Excerpt provided.
----
Ironically, Friday was also the day of my annual check-up (oh, how happy I am that this is only yearly now.. it used to be weekly--or more often in the beginning).
I thought about Lance Armstrong and what he had to overcome, as he chronicled in It's Not About the bike (which I read a couple of years ago). What if.... I am getting sick again? I wrote this in my review of the book back then:

And for me, he's captured why I run: "But now I knew exactly why I was riding: if I could continue to pedal a bike, somehow I wouldn't be so sick." "As long as I could move, I was healthy." "Move. If you can still move, you aren't sick."
I embrace this thought daily; the fear of being sick again, regressing, somehow letting my illness take hold of me and pull me back down means that I run almost every day. I panic when I don't run for this very reason. If I can still run, everything is OK. If I can run faster than last month, I'm getting better... not sicker.
----
Written problem 1.
From the excerpt about running, list every passage set inside quotation marks.
----
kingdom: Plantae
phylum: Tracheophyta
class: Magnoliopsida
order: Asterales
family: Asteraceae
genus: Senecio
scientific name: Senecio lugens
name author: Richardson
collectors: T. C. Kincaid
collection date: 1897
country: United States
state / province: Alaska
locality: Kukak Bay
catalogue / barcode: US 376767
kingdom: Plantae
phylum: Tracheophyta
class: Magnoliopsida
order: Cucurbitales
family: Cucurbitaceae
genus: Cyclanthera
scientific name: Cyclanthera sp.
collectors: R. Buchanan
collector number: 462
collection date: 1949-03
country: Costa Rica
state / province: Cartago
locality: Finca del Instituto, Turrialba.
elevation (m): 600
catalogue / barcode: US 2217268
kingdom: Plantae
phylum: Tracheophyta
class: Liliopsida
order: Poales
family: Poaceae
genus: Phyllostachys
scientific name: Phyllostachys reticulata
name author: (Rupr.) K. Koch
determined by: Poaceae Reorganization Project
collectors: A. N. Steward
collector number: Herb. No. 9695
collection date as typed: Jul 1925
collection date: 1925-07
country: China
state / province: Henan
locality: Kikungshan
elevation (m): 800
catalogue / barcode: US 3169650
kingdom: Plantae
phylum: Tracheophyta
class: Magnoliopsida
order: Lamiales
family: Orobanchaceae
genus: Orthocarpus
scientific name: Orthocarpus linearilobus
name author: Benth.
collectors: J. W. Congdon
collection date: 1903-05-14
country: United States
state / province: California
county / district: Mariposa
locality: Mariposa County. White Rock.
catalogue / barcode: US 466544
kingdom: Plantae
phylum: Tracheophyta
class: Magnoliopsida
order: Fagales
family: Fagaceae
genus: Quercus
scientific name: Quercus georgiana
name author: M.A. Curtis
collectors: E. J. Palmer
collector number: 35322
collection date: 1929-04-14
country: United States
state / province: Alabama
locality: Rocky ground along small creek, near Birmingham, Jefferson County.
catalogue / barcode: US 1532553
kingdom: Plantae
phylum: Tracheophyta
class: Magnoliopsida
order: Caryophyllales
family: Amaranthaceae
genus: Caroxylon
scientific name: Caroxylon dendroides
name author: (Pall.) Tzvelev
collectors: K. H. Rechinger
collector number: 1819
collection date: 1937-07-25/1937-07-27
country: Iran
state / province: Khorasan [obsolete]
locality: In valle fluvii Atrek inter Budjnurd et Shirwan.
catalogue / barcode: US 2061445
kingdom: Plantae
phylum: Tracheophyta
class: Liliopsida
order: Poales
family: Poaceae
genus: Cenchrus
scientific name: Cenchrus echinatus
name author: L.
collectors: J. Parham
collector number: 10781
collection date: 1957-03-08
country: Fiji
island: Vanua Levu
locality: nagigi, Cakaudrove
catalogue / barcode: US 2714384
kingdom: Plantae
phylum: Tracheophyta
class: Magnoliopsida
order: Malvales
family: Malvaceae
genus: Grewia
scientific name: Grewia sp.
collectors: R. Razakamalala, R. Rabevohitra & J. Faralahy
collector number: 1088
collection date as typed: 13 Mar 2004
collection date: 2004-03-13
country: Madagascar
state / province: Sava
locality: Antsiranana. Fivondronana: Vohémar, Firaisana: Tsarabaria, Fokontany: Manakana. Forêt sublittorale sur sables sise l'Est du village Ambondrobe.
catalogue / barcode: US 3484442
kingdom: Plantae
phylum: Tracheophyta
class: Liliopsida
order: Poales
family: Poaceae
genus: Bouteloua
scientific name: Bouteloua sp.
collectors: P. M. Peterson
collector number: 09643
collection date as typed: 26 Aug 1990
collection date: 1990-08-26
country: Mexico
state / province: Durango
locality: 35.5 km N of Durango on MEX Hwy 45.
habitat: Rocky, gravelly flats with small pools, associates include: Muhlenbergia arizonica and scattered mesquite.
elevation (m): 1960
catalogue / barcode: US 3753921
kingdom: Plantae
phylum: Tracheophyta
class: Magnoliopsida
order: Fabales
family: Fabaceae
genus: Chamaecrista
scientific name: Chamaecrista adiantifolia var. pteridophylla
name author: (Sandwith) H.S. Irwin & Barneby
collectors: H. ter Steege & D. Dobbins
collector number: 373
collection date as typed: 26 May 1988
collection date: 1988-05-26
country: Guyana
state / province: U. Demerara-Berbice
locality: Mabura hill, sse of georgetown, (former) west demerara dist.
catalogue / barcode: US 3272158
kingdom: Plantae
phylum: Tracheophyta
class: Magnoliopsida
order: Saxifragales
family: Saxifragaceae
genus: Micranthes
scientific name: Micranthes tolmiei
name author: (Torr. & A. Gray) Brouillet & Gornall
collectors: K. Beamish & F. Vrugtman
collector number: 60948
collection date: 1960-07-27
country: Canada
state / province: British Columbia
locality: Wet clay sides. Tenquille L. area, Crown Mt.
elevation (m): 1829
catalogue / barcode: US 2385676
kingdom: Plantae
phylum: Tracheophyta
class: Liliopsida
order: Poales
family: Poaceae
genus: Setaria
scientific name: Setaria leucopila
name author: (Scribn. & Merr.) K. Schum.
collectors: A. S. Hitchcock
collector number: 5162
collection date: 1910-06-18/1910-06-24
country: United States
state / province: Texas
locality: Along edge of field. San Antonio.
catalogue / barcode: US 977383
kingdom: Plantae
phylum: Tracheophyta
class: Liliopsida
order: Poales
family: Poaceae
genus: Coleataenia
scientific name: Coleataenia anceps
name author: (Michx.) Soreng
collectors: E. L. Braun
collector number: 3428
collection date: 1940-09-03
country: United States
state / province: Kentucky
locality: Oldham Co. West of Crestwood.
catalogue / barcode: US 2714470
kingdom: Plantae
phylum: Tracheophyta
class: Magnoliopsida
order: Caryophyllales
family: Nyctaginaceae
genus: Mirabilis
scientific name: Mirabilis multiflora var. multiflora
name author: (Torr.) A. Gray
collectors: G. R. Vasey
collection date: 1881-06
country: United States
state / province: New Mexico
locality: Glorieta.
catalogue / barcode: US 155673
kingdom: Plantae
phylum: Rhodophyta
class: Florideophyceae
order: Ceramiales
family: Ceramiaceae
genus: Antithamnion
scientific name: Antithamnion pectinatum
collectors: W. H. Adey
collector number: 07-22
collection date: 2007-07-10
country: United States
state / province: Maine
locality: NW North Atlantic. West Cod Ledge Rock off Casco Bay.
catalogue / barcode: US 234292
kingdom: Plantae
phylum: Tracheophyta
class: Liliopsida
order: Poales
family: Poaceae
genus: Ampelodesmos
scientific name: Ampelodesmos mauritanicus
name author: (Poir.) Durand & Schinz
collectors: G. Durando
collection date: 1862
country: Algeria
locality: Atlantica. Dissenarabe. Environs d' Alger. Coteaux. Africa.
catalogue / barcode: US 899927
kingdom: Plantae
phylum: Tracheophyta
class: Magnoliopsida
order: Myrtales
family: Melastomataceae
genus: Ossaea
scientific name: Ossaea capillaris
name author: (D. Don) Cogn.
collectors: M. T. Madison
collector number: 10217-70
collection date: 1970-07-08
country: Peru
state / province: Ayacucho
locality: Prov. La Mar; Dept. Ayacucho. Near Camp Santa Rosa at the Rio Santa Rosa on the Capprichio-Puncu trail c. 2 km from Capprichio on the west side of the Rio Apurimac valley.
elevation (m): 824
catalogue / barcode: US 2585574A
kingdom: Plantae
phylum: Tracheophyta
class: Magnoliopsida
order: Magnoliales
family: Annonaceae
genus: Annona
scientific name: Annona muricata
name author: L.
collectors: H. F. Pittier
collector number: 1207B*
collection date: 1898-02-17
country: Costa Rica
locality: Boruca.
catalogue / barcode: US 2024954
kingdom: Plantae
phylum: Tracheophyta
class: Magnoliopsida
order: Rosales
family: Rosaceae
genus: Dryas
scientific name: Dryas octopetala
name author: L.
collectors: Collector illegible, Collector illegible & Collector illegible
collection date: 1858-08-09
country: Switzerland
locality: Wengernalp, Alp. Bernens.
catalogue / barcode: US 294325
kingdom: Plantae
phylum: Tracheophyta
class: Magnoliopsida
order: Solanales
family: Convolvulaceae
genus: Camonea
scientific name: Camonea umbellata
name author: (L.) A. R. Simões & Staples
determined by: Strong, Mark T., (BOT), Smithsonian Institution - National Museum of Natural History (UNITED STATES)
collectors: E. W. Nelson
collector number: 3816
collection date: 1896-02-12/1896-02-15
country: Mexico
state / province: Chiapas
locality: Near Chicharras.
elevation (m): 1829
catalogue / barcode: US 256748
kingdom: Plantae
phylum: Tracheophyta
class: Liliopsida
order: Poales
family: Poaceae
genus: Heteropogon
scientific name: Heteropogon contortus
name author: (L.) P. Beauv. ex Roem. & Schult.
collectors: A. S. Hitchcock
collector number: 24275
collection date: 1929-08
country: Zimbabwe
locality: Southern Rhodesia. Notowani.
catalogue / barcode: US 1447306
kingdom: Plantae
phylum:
----
Written problem 2.
Please transcribe the part of the entries that opens with the line containing "scientific name: Senecio lugens" and closes with the line containing "elevation (m): 600", both lines included.

Exercise result 1.
- "But now I knew exactly why I was riding: if I could continue to pedal a bike, somehow I wouldn't be so sick."
- "As long as I could move, I was healthy."
- "Move. If you can still move, you aren't sick."

Exercise result 2.
scientific name: Senecio lugens
name author: Richardson
collectors: T. C. Kincaid
collection date: 1897
country: United States
state / province: Alaska
locality: Kukak Bay
catalogue / barcode: US 376767
kingdom: Plantae
phylum: Tracheophyta
class: Magnoliopsida
order: Cucurbitales
family: Cucurbitaceae
genus: Cyclanthera
scientific name: Cyclanthera sp.
collectors: R. Buchanan
collector number: 462
collection date: 1949-03
country: Costa Rica
state / province: Cartago
locality: Finca del Instituto, Turrialba.
elevation (m): 600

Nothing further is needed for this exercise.